** WHAT YOU ARE ASKED TO DO **
Swap every "chart" in the data below for "graph" and reproduce the rest unchanged, leaving out the pictures.

** GIVEN DATA **
◆ ◆ ◆ ◆

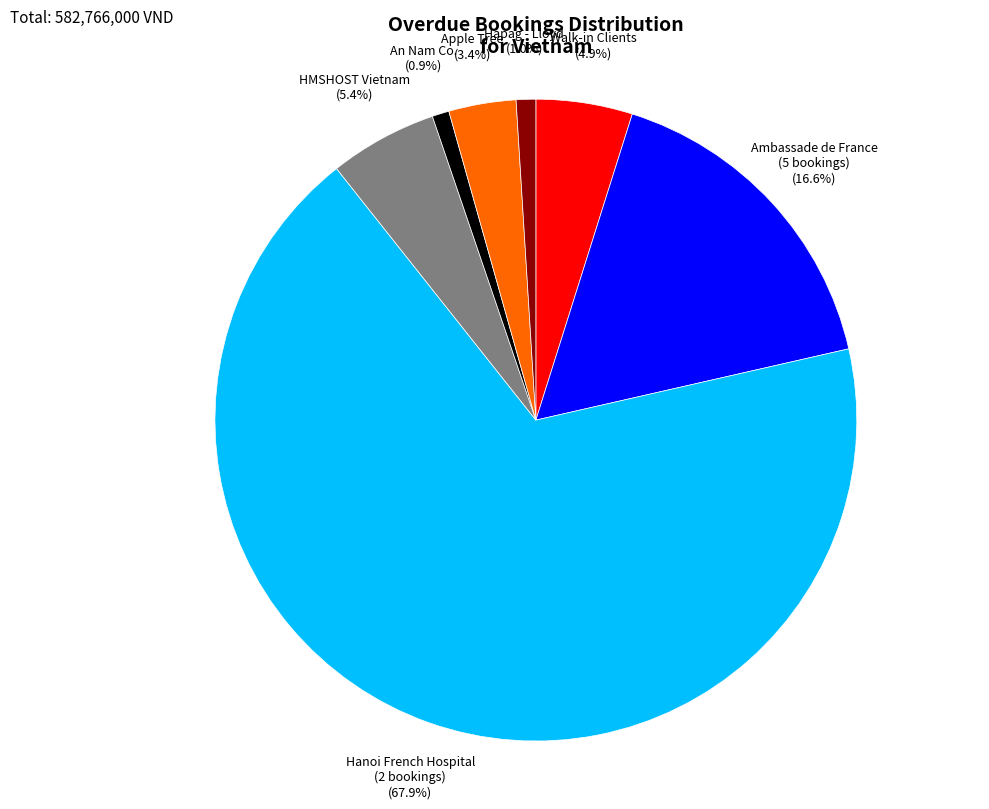

Which has a higher value, Hanoi French Hospital (2 bookings) (67.9%) or Walk-in Clients (4.9%)?

Hanoi French Hospital (2 bookings) (67.9%)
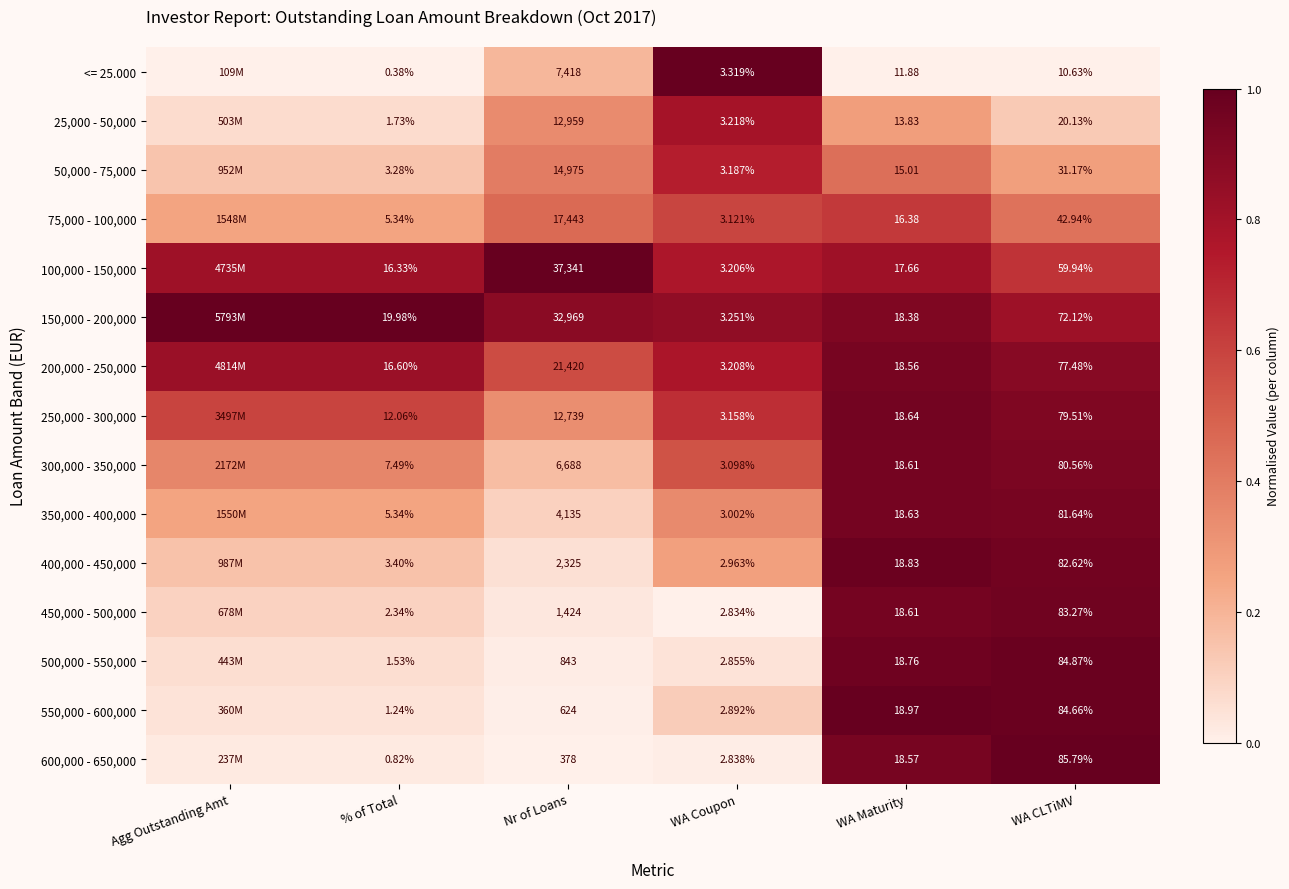

Is the value of 200,000 - 250,000 at WA CLTiMV greater than the value of 400,000 - 450,000 at WA CLTiMV?

No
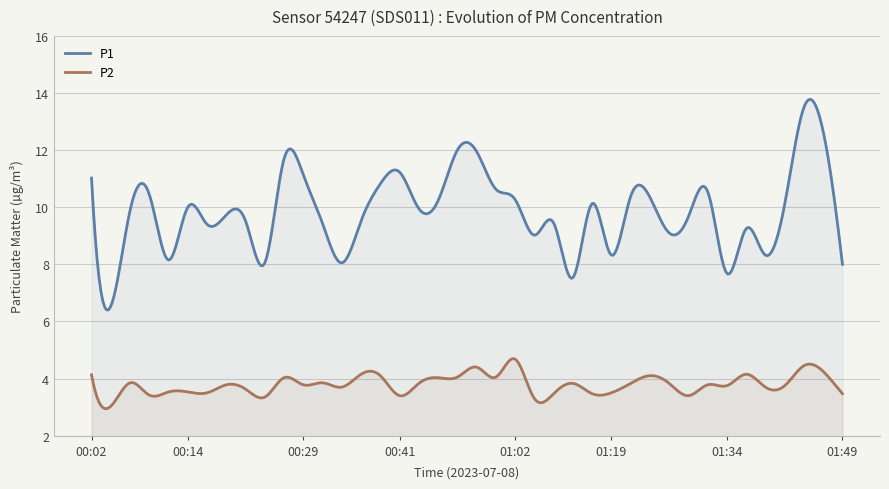

How many lines are shown in the chart?

2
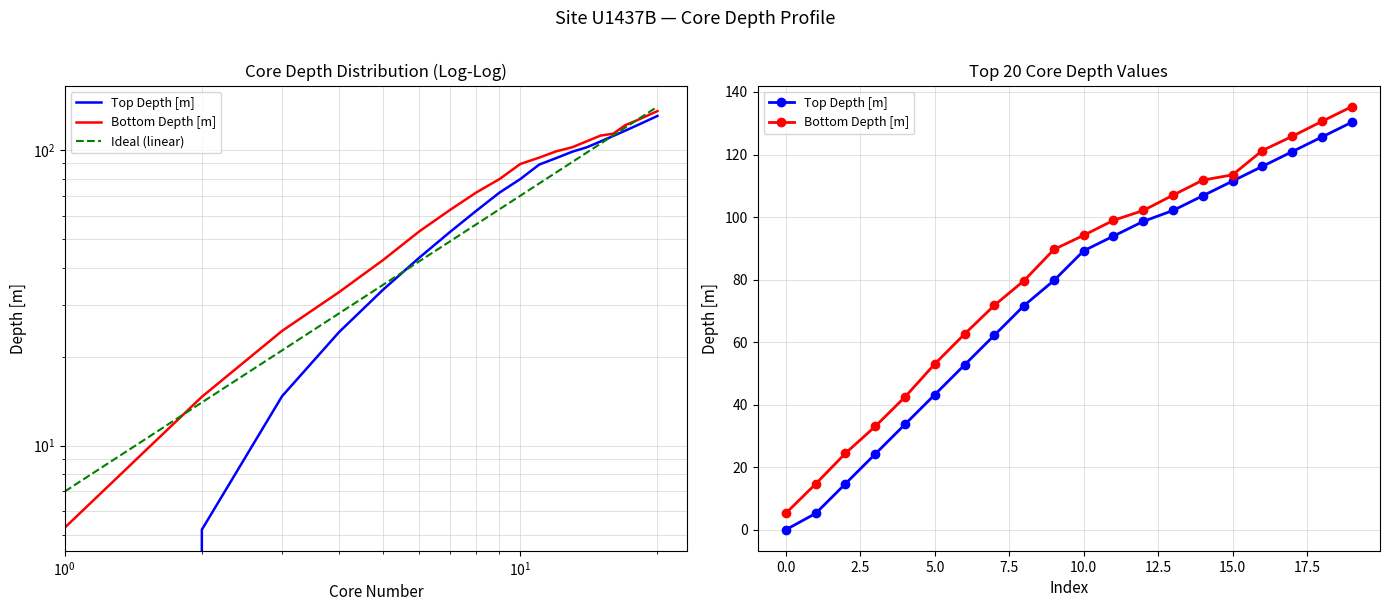

What is the difference between the maximum and minimum values in the Top Depth [m] series?

130.3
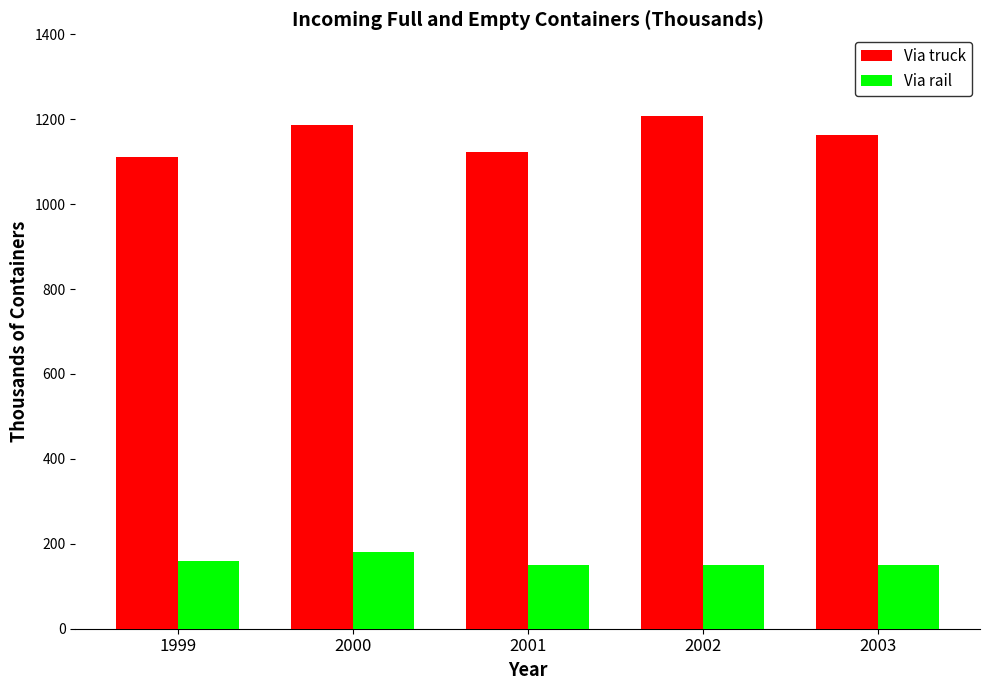

What is the difference between the highest and lowest values at 2002?

1059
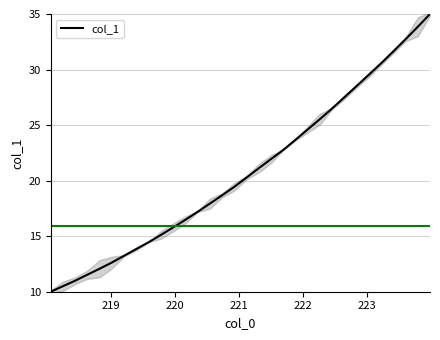

Reading left to right, what are all the values shown in this chart?

10.0	10.5	11.0	11.5	12.1	12.6	13.2	13.9	14.5	15.1	15.8	16.5	17.2	17.9	18.7	19.4	20.3	21.1	21.9	22.8	23.7	24.6	25.5	26.5	27.5	28.5	29.5	30.6	31.6	32.7	33.8	35.0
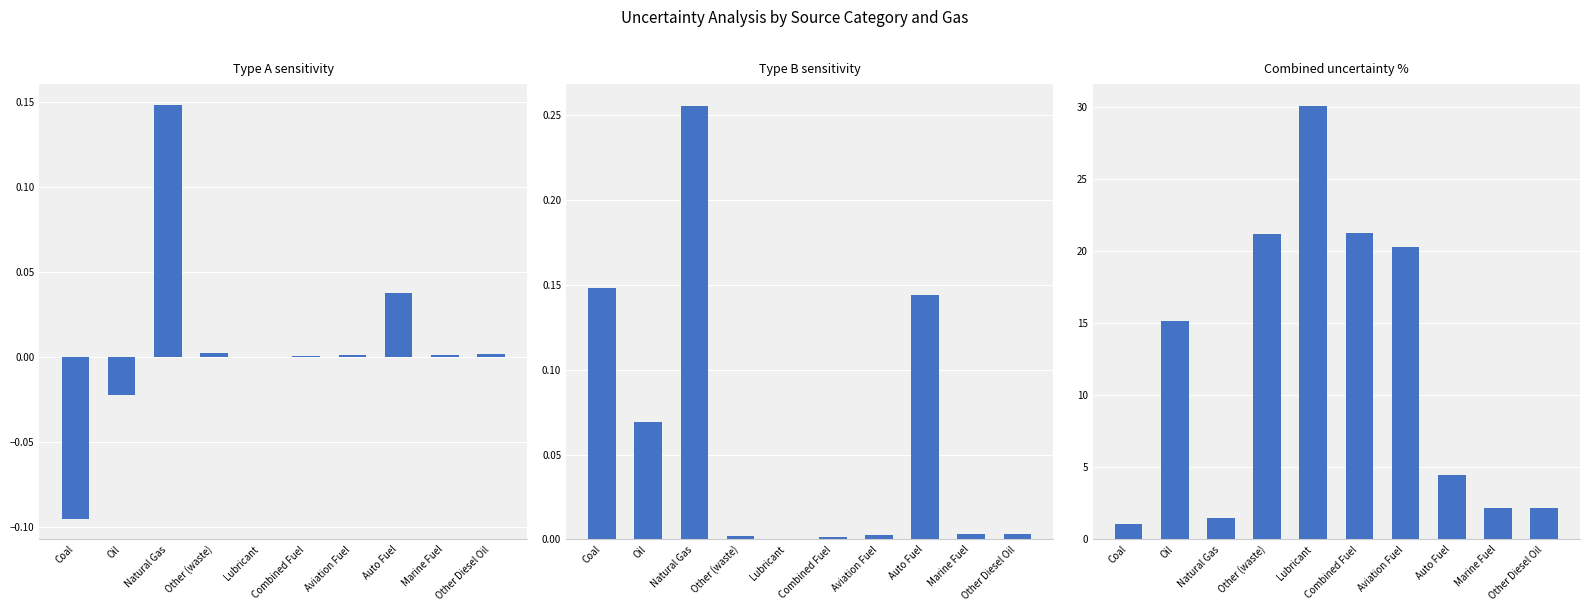

Reading left to right, list all the values displayed in this chart.

Type A sensitivity: -0.1	-0.0	0.1	0.0	-0.0	0.0	0.0	0.0	0.0	0.0
Type B sensitivity: 0.1	0.1	0.3	0.0	0.0	0.0	0.0	0.1	0.0	0.0
Combined uncertainty %: 1.1	15.1	1.5	21.2	30.1	21.2	20.3	4.5	2.2	2.2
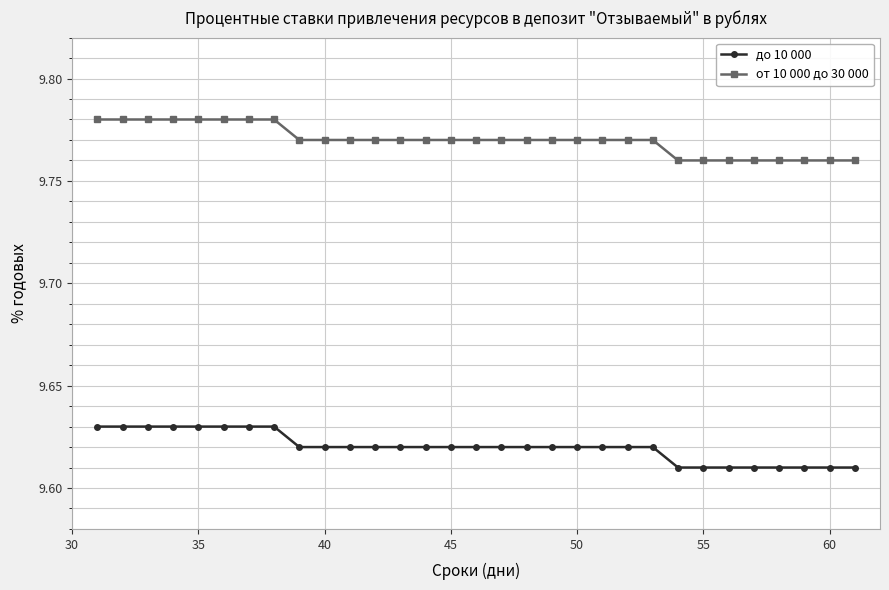

Rank the series by their average value, from highest to lowest.

от 10 000 до 30 000, до 10 000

◆ ◆ ◆ ◆

** RESPONSE FOR THIS EXERCISE **
Which has a higher value, Hanoi French Hospital (2 bookings) (67.9%) or Walk-in Clients (4.9%)?

Hanoi French Hospital (2 bookings) (67.9%)

Is the value of 200,000 - 250,000 at WA CLTiMV greater than the value of 400,000 - 450,000 at WA CLTiMV?

No

How many lines are shown in the graph?

2

What is the difference between the maximum and minimum values in the Top Depth [m] series?

130.3

What is the difference between the highest and lowest values at 2002?

1059

Reading left to right, what are all the values shown in this graph?

10.0	10.5	11.0	11.5	12.1	12.6	13.2	13.9	14.5	15.1	15.8	16.5	17.2	17.9	18.7	19.4	20.3	21.1	21.9	22.8	23.7	24.6	25.5	26.5	27.5	28.5	29.5	30.6	31.6	32.7	33.8	35.0

Reading left to right, list all the values displayed in this graph.

Type A sensitivity: -0.1	-0.0	0.1	0.0	-0.0	0.0	0.0	0.0	0.0	0.0
Type B sensitivity: 0.1	0.1	0.3	0.0	0.0	0.0	0.0	0.1	0.0	0.0
Combined uncertainty %: 1.1	15.1	1.5	21.2	30.1	21.2	20.3	4.5	2.2	2.2

Rank the series by their average value, from highest to lowest.

от 10 000 до 30 000, до 10 000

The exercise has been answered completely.